A-D: Parasites were exposed to increasing levels of PPQ for 84 h in acidic (pH = 6.74), normal (pH = 7.5) or basic (pH = 8.24) media. Shown is an example of three biologically independent experiments run in triplicate for KH001_053_G10 (A), KH001_053_G8 (B) or KH004_057 (C), as well as the average and SD of the AUC for all three biological replicates (D). There were no statistically significant differences detected. (E-L): Parasites were exposed to increasing levels of PPQ in the presence of DMSO or E-H) CCCP at either 5 μM or 15 μM concentrations or I-L) concanamycin A (ConA) at either 0.1 nM or 0.2 nM. Shown is one example of three biologically independent experiments run in triplicate for KH001_53_G10 (E, I), KH001_53_G8 (F, J), and KH004_057 (G, K). The area under the curve (AUC) between the local minima was calculated and the average and SD are shown for CCCP (H) and ConA (L). Statistical comparisons of the drug-treated lines and DMSO-treated controls were performed using one-way ANOVA with Dunnett’s post-test: *p < 0.05 and **p < 0.01.

Fig 7. Digestive vacuole pH remains unchanged with exposure to various concentrations of PPQ.

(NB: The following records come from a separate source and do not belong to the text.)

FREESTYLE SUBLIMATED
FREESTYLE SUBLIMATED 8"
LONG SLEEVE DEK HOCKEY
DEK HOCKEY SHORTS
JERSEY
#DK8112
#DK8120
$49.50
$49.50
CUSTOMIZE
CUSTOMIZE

(A) DV pH traces of Dd2 parasites exposed to PPQ and control treatments of concanamycin A (ConA, 100 nM), CCCP (10 µM), CQ (10 µM) and NH₄Cl (10 mM). Shown are the averaged results of internal technical duplicates from a representative experiment. DV pH was quantified for each treatment as an average of the measurements taken between 45 and 60 mins of compound exposure (dashed vertical lines), (B) average DV pH measurements following 45 to 60 mins of exposure to PPQ at 1, 5, 10 or 50 µM and to known DV pH modulators ConA, CQ, CCCP and NH₄Cl. The data are the average and SD of three to four independent experiments (performed with blood from different donors). The asterisks denote a significant difference from the DMSO solvent control: *p < 0.05; **p < 0.01, (one-way ANOVA). Raw data are provided in S10 Table.